The age of augmented reality

Opening speaker David Smith, chief executive of Global Futures & Foresight, pointed out that not only are we are living in a period of rapid technological change, we are living in a ‘discontinuous’ period where the future is not based on the past.

There is little point asking consumers what they want because their perceptions are based on their current needs, he observed. Yet when a new device arrives, with the potential to improve their lives, they are only too happy to adopt it. Hence the vastly inefficient smartphone – you need two hands to use it, after all! – is set to be replaced by the wearable artificial intelligence interface by 2020.

Our intensely disruptive age demands that marketers ask the following tough question of themselves, said Smith: “What could we do differently to excite people that we couldn’t do before?”

For organisations to excite their customers in new ways, their marketing and IT functions need to be “best buddies” with each other. As a result, there is likely to be a proliferation of new job roles that combine marketing and tech responsibilities – roles such as chief experience officer, augmented reality producer and bot developer, for example.

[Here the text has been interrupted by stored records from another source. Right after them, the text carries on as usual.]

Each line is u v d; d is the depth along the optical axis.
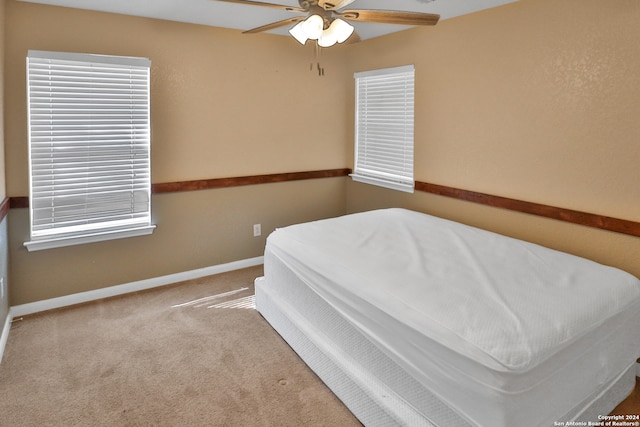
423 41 3.72
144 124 3.54
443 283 2.13
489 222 3.34
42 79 3.08
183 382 2.41
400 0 3.05
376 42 4.23
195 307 3.39
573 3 2.62
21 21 2.97
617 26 2.42
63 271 3.36
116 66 3.34
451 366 1.63
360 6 3.17
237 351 2.74
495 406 1.49
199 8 3.26
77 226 3.37
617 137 2.48
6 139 3.01
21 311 3.21
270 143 4.28
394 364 1.91
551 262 2.41
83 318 3.18
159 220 3.74
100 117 3.34
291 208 4.52
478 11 3.22
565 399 1.71
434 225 3.25
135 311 3.31
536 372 1.55
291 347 2.76
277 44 4.17
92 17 3.22
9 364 2.57
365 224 3.28
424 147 3.85
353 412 2.13
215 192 4.02
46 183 3.20
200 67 3.76
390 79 4.16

“Marketing may be too important to leave to marketing alone,” suggested Smith.

 Seize the digital day

There’s never been a better time to work in marketing, observed Mark Evans, group marketing director of Direct Line Group. “The digital world has given marketing a new lease of life.”

Nevertheless he emphasised that marketers cannot afford to be complacent. If they want to be thought leaders, they need to be curious and they need to keep learning.

Evans shared four key observations with the audience:

1. In this quantifiable world, don’t forget the value of a big idea. It is the big idea, not big data, that creates a movement in support of a brand.

2. The digital world still has a human factor. Although humans may be removed from some manufacturing businesses, most businesses will continue to be human organisms. Taking this into account, it’s not enough for marketers to just be marketers. They also need to be anthropologists, psychologists and sociologists.

3. Diversity of thought is a competitive advantage. So it is the role of the marketing leader to encourage diversity of thought and to actively seek out the views of those who think differently – for example, people who are on the autistic spectrum, or who are dyscalculic, dyslexic or dyspraxic (whether they realise it or not).

4. The process of strategy setting has fundamentally changed. Now the ‘how’ is as important as, if not more important than, the ‘what’.

Evans said that creativity still has a huge role to play in marketing, which is why his organisation devotes some of its budget to experimentation. He also acknowledged that marketing is achieving its purpose when it produces intangible results. “Marketers will measure to death what is measurable so they can do what is not measurable,” he said.